The answer to this question is to be found in this collection of writings, edited and introduced by composer and former HC student Dick Higgins, which is divided into several parts, each worthy of detailed study and comment. Part One, "HC In Person", consists mainly of a 1931 article "Playing Concerts in Moscow", an amusing account of a concert tour Cowell undertook in the Soviet Union just as the heavy hand of Stalinism was beginning to fall. Illustrative of Cowell's insatiable appetite for new music is his demand to be paid royalties on his music (which the Soviet State Edition wished to publish) in scores of new music rather than in cash ("We pay ten kopeks per quarter note for all music!" an official informed him). The other brief article, "Music Is My Weapon", is a personal manifesto whose date, 1954, which might explain why Cowell "abhors communism".
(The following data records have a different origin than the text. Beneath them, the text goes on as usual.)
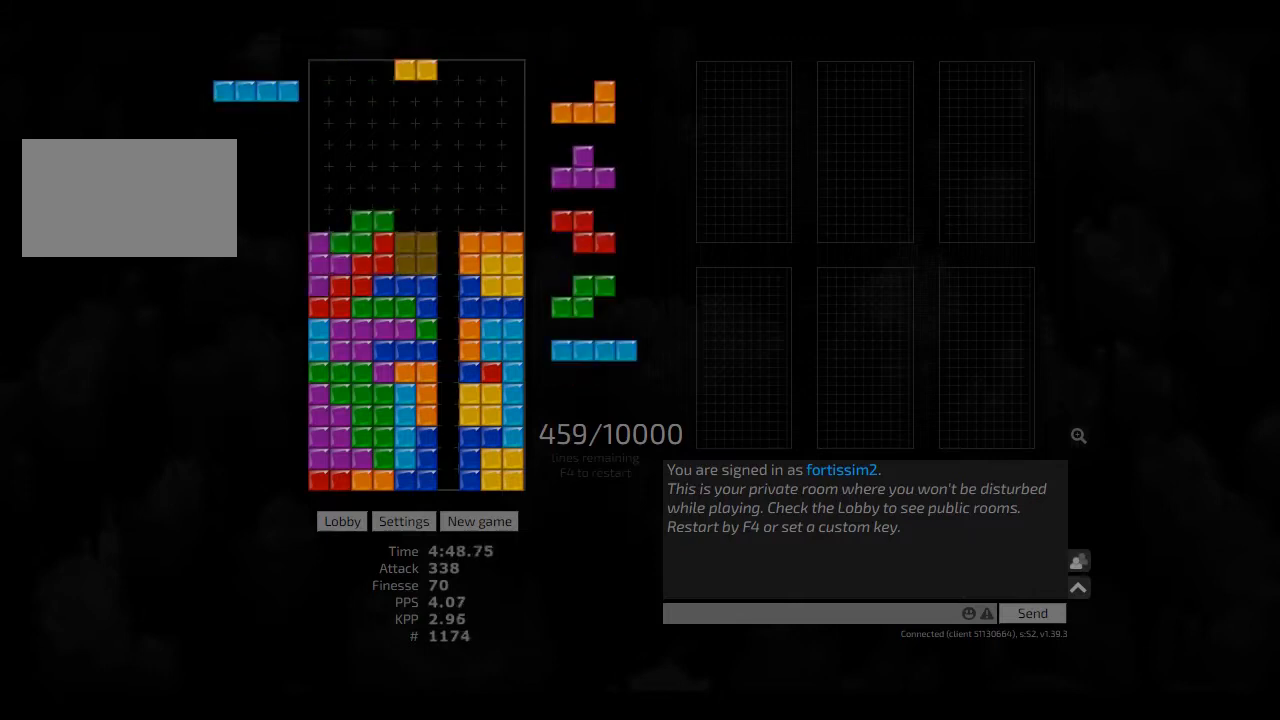
{"keys": ["cw", "hd", "hl", "right"], "events": [[83, "hd", "up"], [125, "hd", "down"], [208, "right", "down"], [250, "hd", "up"], [333, "right", "up"], [417, "hd", "down"], [417, "hl", "down"], [500, "cw", "down"], [500, "right", "down"]]}
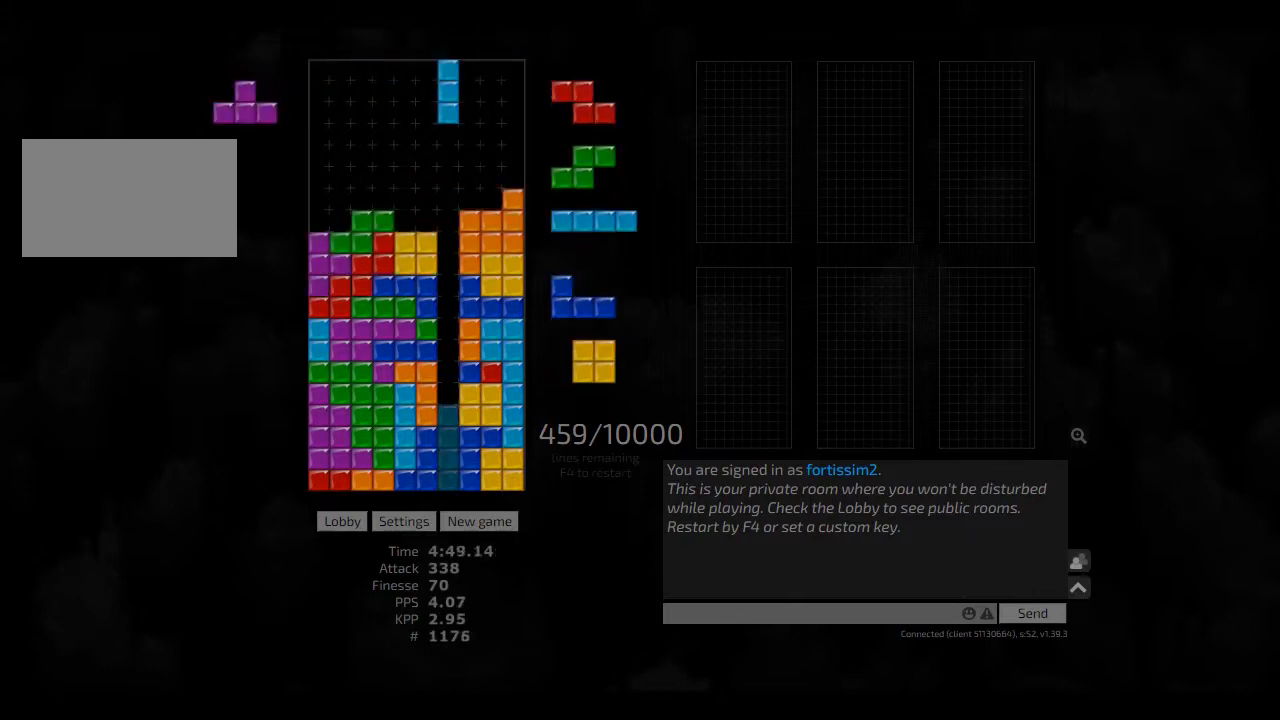
{"keys": ["left"], "events": [[42, "hd", "up"], [83, "cw", "up"], [83, "hl", "up"], [83, "right", "up"], [125, "hd", "down"], [167, "right", "down"], [208, "cw", "down"], [208, "hd", "up"], [292, "cw", "up"], [292, "right", "up"], [333, "hd", "down"], [375, "hl", "down"], [458, "hd", "up"], [458, "left", "down"], [500, "hl", "up"]]}
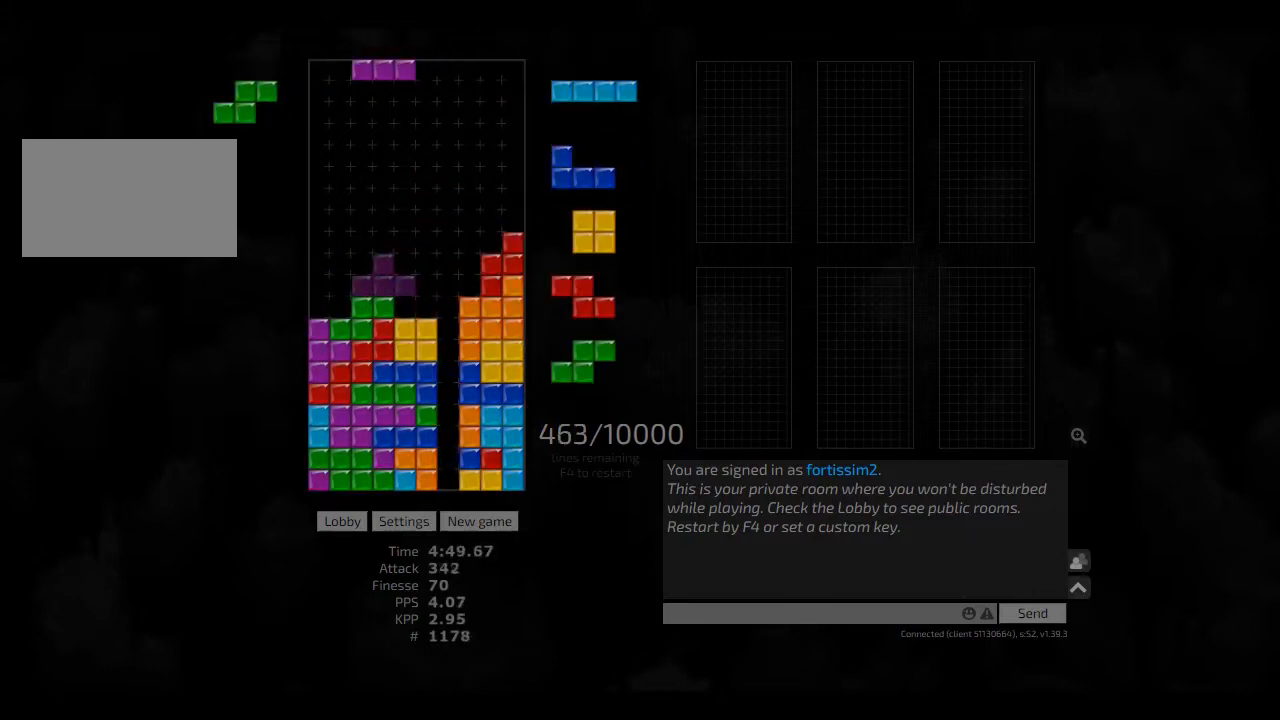
{"keys": ["cw", "right"], "events": [[83, "left", "up"], [125, "hd", "down"], [250, "cw", "down"], [250, "hd", "up"], [250, "left", "down"], [333, "cw", "up"], [333, "left", "up"], [417, "hd", "down"], [417, "right", "down"], [500, "cw", "down"], [500, "hd", "up"]]}
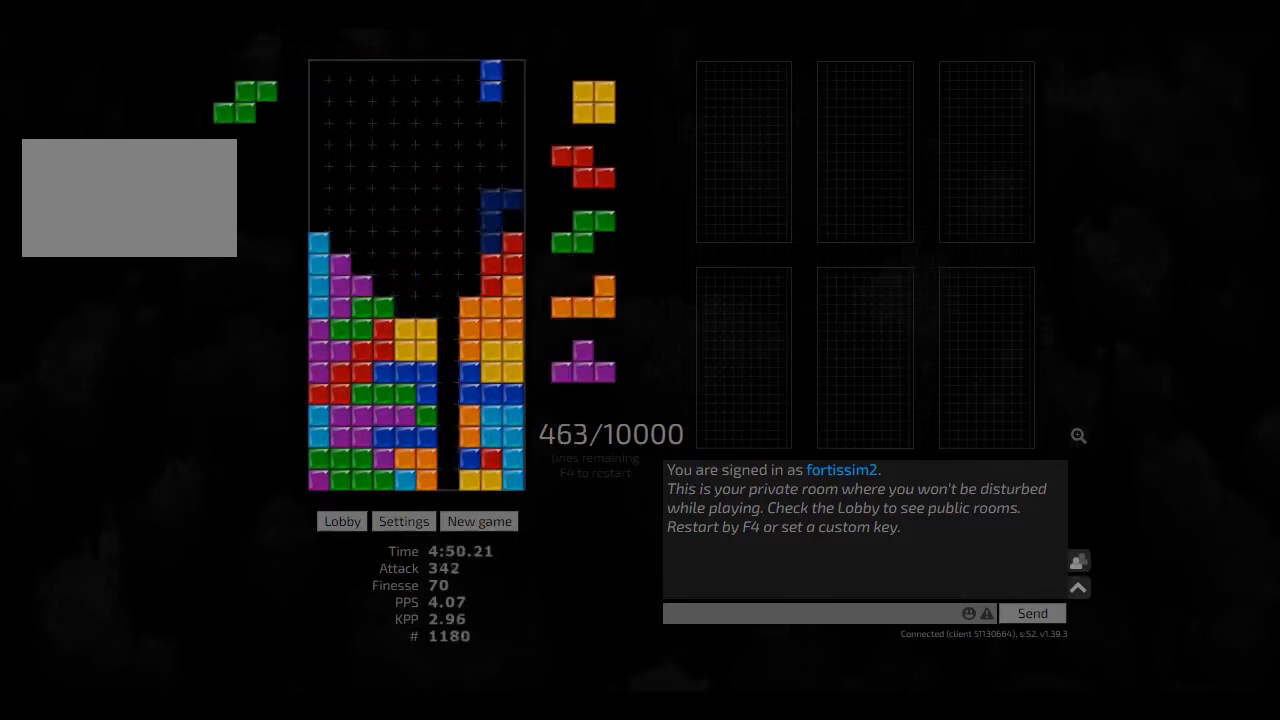
{"keys": ["hd"], "events": [[83, "cw", "up"], [83, "left", "down"], [83, "right", "up"], [125, "hd", "down"], [125, "left", "up"], [167, "hd", "up"], [250, "hd", "down"], [292, "hl", "down"], [375, "ccw", "down"], [375, "left", "down"], [417, "ccw", "up"], [417, "hd", "up"], [417, "hl", "up"], [417, "left", "up"], [500, "hd", "down"]]}
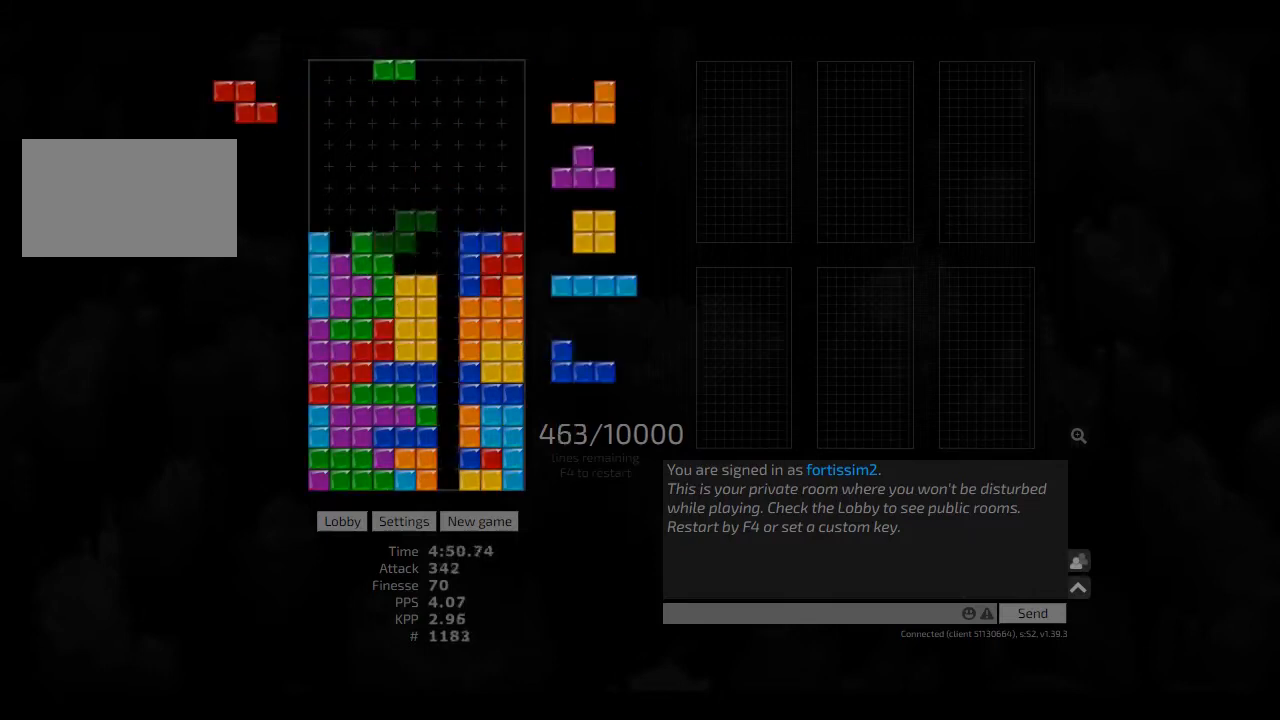
{"keys": ["hd"], "events": [[42, "hl", "down"], [83, "hd", "up"], [83, "hl", "up"], [167, "hd", "down"], [208, "ccw", "down"], [250, "right", "down"], [292, "ccw", "up"], [292, "hd", "up"], [292, "right", "up"], [375, "right", "down"], [417, "hd", "down"], [417, "right", "up"]]}
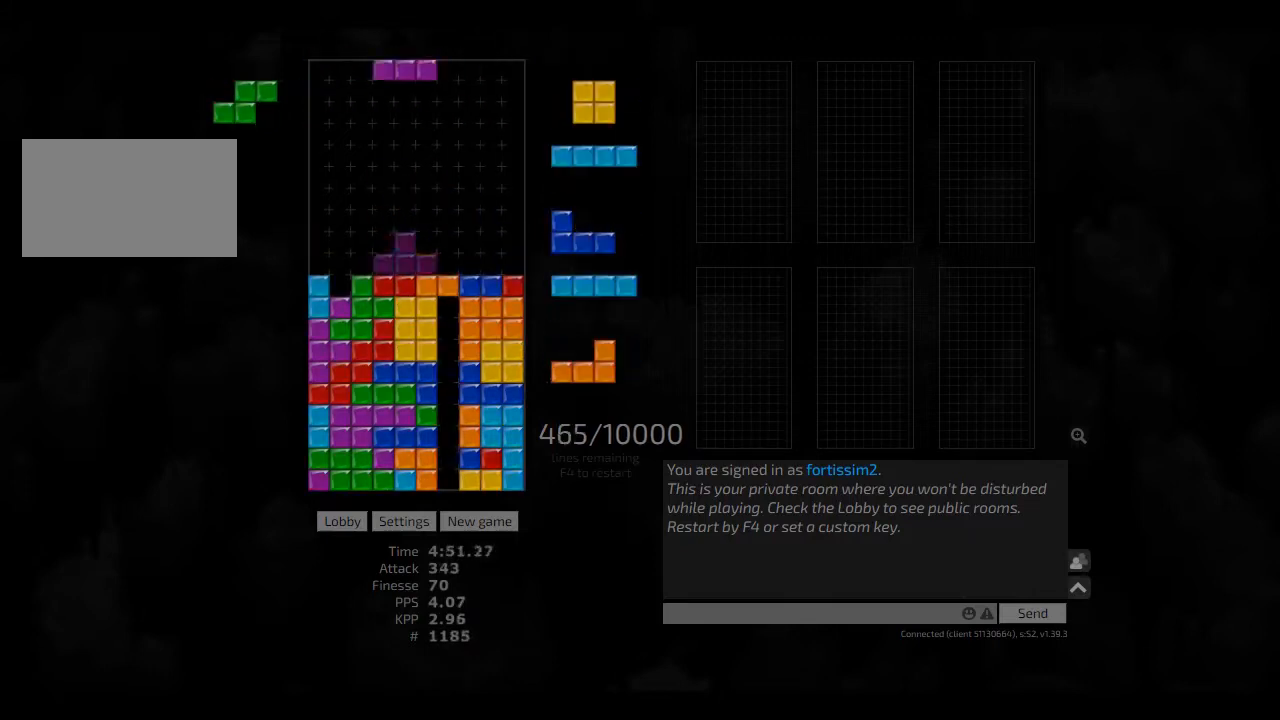
{"keys": ["hd"], "events": [[42, "hl", "down"], [83, "hd", "up"], [83, "left", "down"], [125, "cw", "down"], [167, "hl", "up"], [208, "cw", "up"], [208, "left", "up"], [250, "hd", "down"], [292, "hl", "down"], [417, "hd", "up"], [417, "hl", "up"], [417, "left", "down"], [458, "left", "up"], [500, "hd", "down"]]}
The meat of this fine book is contained in Part Two, "Contemporaries", containing HC's insightful anecdotes and cogent observations on a generation of composers who form the backbone of twentieth century American music: Ives, Seeger, Varèse, Ruggles, Thomson, Harrison, Sessions, Antheil, Partch and Cage. His 1932 article on Charles Ives - whom he only met as late as 1927, when Ives had all but given up composing - portrays the composer's innovative incorporation of popular music and unconventional notation as "typically American", and provides brief and illuminating extracts from Ives' music to explain his compositional method. The 1933 article on Varèse makes some telling points ("there is a dramatic and incisive element about Varèse's music which causes it to stand out on a program, and 'kill' any work standing next to it by brute force"), and his 1955 review of Varèse's "Deserts" was one of the first to recognize the work's stature (though comparisons with Luening and Ussachevsky may raise a few eyebrows). His brief "Note" on Carl Ruggles tells the wonderful story of the craggy old Vermont Yankee banging hell out of a piano ("giving this chord the test of time!"), while a brief piece from 1950's "Musical Quarterly" tends towards the descriptive rather than the analytical. The 1933 article on his former teacher Seeger is rather long on praise but short on facts, and his championship of largely-forgotten (today) composers such as Amadeo Roldán, Aléjandro Garcia Caturla and John Becker (who unfortunately didn't "make Minneapolis and St. Paul into leading centers of contemporary culture" as HC predicted.. that honor fell to Prince half a century later) are mere Music History curiosities, but his call-a-spade-a-spade pragmatism serves him well in his supportive if not entirely uncritical remarks on Schillinger's "System of Musical Composition" and Slonimskys "Thesaurus of Scales and Melodic Patterns" (which ends with Cowell wryly noting that publishers Coleman-Ross apparently own the rights to every scale in Slominsky's book).
Though Cowell's predictions that Colin McPhee's "Tabuh Tabuhan" would "prove to be an important landmark" and that Virgil Thomson's "The Mother of Us All" would "certainly remain in the standard repertoire" didn't come true, he was bang on the money in his 1949 review of Partch's "Genesis of a Music" when he wrote: "No singer is capable of holding a single tone so steadily that it does not waver through more than one of the forty-three intervals of Mr. Partch's scale. Why he persists in believing his intervals are vocally possible, while at the same he declares with some vehemence that our ordinary scale is never sung in tune [..] is a mystery." Dick Higgins, in his Introduction to this book, recalls how Cowell was fond of describing himself as "conservative" (but never "traditional!), and Cowell's insight into new music tends to come less from a need to promote a particular composer's ideology and more from a back-to-basics discussion of their scores - hence his taking Sessions to task on "puzzling" tempo indications in his "Symphony", and his ability to spot oddities of scansion in Stravinsky's "Cantata". From today's perspective, however, the article that really hits home is the 1952 piece from the MQ on John Cage (in typical Cowell fashion, he also wrote a feature on Ferrucio Busoni in the same issue!), which includes a lucid presentation of Cage's "Music of Changes" (1951) and a revealing description of his "Imaginary Landscape" for twelve radios. Though Cage's philosophical position was presumably something his "conservative" teacher didn't share (hence HC's description of the performance of "Imaginary Landscape" as a failure), Cowell was one of the first to recognize the younger composer's importance and influence on his contemporaries. Amusing in retrospect is the following: "Boulez's rhythmic process has been described by a non-believer as 'dividing two rhythmic units into as many small notes as possible, tossing the notes into the air, then taking them the way they light and calling it a composition.'" One wonders, given Boulez's later violent repudiation of certain aspects of Cage's use of chance procedures, who the non-believer was.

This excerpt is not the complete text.